TASK TO CARRY OUT >> Set the data below down again, exactly, with every picture left out.

SUPPLIED INFORMATION >>
↓
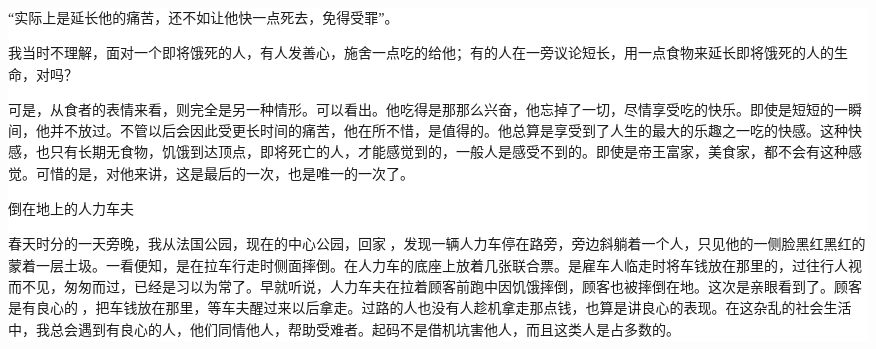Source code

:   </span>
  <o:p>
  </o:p>
 </p>
 <p class="MsoNormal">
  <span lang="ZH-CN" style="font-family:宋体;mso-ascii-font-family:
Calibri;mso-ascii-theme-font:minor-latin;mso-fareast-font-family:宋体;mso-fareast-theme-font:
minor-fareast">
   “实际上是延长他的痛苦，还不如让他快一点死去，免得受罪”。
  </span>
  <o:p>
  </o:p>
 </p>
 <p class="MsoNormal">
  <span lang="ZH-CN" style="font-family:宋体;mso-ascii-font-family:
Calibri;mso-ascii-theme-font:minor-latin;mso-fareast-font-family:宋体;mso-fareast-theme-font:
minor-fareast">
   我当时不理解，面对一个即将饿死的人，有人发善心，施舍一点吃的给他；有的人在一旁议论短长，用一点食物来延长即将饿死的人的生命，对吗？
  </span>
  <o:p>
  </o:p>
 </p>
 <p class="MsoNormal">
  <span lang="ZH-CN" style="font-family:宋体;mso-ascii-font-family:
Calibri;mso-ascii-theme-font:minor-latin;mso-fareast-font-family:宋体;mso-fareast-theme-font:
minor-fareast">
   可是，从食者的表情来看，则完全是另一种情形。可以看出。他吃得是那那么兴奋，他忘掉了一切，尽情享受吃的快乐。即使是短短的一瞬间，他并不放过。不管以后会因此受更长时间的痛苦，他在所不惜，是值得的。他总算是享受到了人生的最大的乐趣之一吃的快感。这种快感，也只有长期无食物，饥饿到达顶点，即将死亡的人，才能感觉到的，一般人是感受不到的。即使是帝王富家，美食家，都不会有这种感觉。可惜的是，对他来讲，这是最后的一次，也是唯一的一次了。
  </span>
  <o:p>
  </o:p>
 </p>
 <p class="MsoNormal">
  <span lang="ZH-CN" style="font-family:宋体;mso-ascii-font-family:
Calibri;mso-ascii-theme-font:minor-latin;mso-fareast-font-family:宋体;mso-fareast-theme-font:
minor-fareast">
   倒在地上的人力车夫
  </span>
  <o:p>
  </o:p>
 </p>
 <p class="MsoNormal">
  <span lang="ZH-CN" style="font-family:宋体;mso-ascii-font-family:
Calibri;mso-ascii-theme-font:minor-latin;mso-fareast-font-family:宋体;mso-fareast-theme-font:
minor-fareast">
   春天时分的一天旁晚，我从法国公园，现在的中心公园，回家
  </span>
  <span lang="ZH-CN">
  </span>
  <span lang="ZH-CN" style="font-family:宋体;mso-ascii-font-family:Calibri;mso-ascii-theme-font:
minor-latin;mso-fareast-font-family:宋体;mso-fareast-theme-font:minor-fareast">
   ，发现一辆人力车停在路旁，旁边斜躺着一个人，只见他的一侧脸黑红黑红的蒙着一层土圾。一看便知，是在拉车行走时侧面摔倒。在人力车的底座上放着几张联合票。是雇车人临走时将车钱放在那里的，过往行人视而不见，匆匆而过，已经是习以为常了。早就听说，人力车夫在拉着顾客前跑中因饥饿摔倒，顾客也被摔倒在地。这次是亲眼看到了。顾客是有良心的
  </span>
  <span lang="ZH-CN">
  </span>
  <span lang="ZH-CN" style="font-family:宋体;mso-ascii-font-family:
Calibri;mso-ascii-theme-font:minor-latin;mso-fareast-font-family:宋体;mso-fareast-theme-font:
minor-fareast">
   ，把车钱放在那里，等车夫醒过来以后拿走。过路的人也没有人趁机拿走那点钱，也算是讲良心的表现。在这杂乱的社会生活中，我总会遇到有良心的人，他们同情他人，帮助受难者。起码不是借机坑害他人，而且这类人是占多数的。
  </span>
  <o:p>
↑
ANSWER BOX >>
Source code

:   </span>
  <o:p>
  </o:p>
 </p>
 <p class="MsoNormal">
  <span lang="ZH-CN" style="font-family:宋体;mso-ascii-font-family:
Calibri;mso-ascii-theme-font:minor-latin;mso-fareast-font-family:宋体;mso-fareast-theme-font:
minor-fareast">
   “实际上是延长他的痛苦，还不如让他快一点死去，免得受罪”。
  </span>
  <o:p>
  </o:p>
 </p>
 <p class="MsoNormal">
  <span lang="ZH-CN" style="font-family:宋体;mso-ascii-font-family:
Calibri;mso-ascii-theme-font:minor-latin;mso-fareast-font-family:宋体;mso-fareast-theme-font:
minor-fareast">
   我当时不理解，面对一个即将饿死的人，有人发善心，施舍一点吃的给他；有的人在一旁议论短长，用一点食物来延长即将饿死的人的生命，对吗？
  </span>
  <o:p>
  </o:p>
 </p>
 <p class="MsoNormal">
  <span lang="ZH-CN" style="font-family:宋体;mso-ascii-font-family:
Calibri;mso-ascii-theme-font:minor-latin;mso-fareast-font-family:宋体;mso-fareast-theme-font:
minor-fareast">
   可是，从食者的表情来看，则完全是另一种情形。可以看出。他吃得是那那么兴奋，他忘掉了一切，尽情享受吃的快乐。即使是短短的一瞬间，他并不放过。不管以后会因此受更长时间的痛苦，他在所不惜，是值得的。他总算是享受到了人生的最大的乐趣之一吃的快感。这种快感，也只有长期无食物，饥饿到达顶点，即将死亡的人，才能感觉到的，一般人是感受不到的。即使是帝王富家，美食家，都不会有这种感觉。可惜的是，对他来讲，这是最后的一次，也是唯一的一次了。
  </span>
  <o:p>
  </o:p>
 </p>
 <p class="MsoNormal">
  <span lang="ZH-CN" style="font-family:宋体;mso-ascii-font-family:
Calibri;mso-ascii-theme-font:minor-latin;mso-fareast-font-family:宋体;mso-fareast-theme-font:
minor-fareast">
   倒在地上的人力车夫
  </span>
  <o:p>
  </o:p>
 </p>
 <p class="MsoNormal">
  <span lang="ZH-CN" style="font-family:宋体;mso-ascii-font-family:
Calibri;mso-ascii-theme-font:minor-latin;mso-fareast-font-family:宋体;mso-fareast-theme-font:
minor-fareast">
   春天时分的一天旁晚，我从法国公园，现在的中心公园，回家
  </span>
  <span lang="ZH-CN">
  </span>
  <span lang="ZH-CN" style="font-family:宋体;mso-ascii-font-family:Calibri;mso-ascii-theme-font:
minor-latin;mso-fareast-font-family:宋体;mso-fareast-theme-font:minor-fareast">
   ，发现一辆人力车停在路旁，旁边斜躺着一个人，只见他的一侧脸黑红黑红的蒙着一层土圾。一看便知，是在拉车行走时侧面摔倒。在人力车的底座上放着几张联合票。是雇车人临走时将车钱放在那里的，过往行人视而不见，匆匆而过，已经是习以为常了。早就听说，人力车夫在拉着顾客前跑中因饥饿摔倒，顾客也被摔倒在地。这次是亲眼看到了。顾客是有良心的
  </span>
  <span lang="ZH-CN">
  </span>
  <span lang="ZH-CN" style="font-family:宋体;mso-ascii-font-family:
Calibri;mso-ascii-theme-font:minor-latin;mso-fareast-font-family:宋体;mso-fareast-theme-font:
minor-fareast">
   ，把车钱放在那里，等车夫醒过来以后拿走。过路的人也没有人趁机拿走那点钱，也算是讲良心的表现。在这杂乱的社会生活中，我总会遇到有良心的人，他们同情他人，帮助受难者。起码不是借机坑害他人，而且这类人是占多数的。
  </span>
  <o:p>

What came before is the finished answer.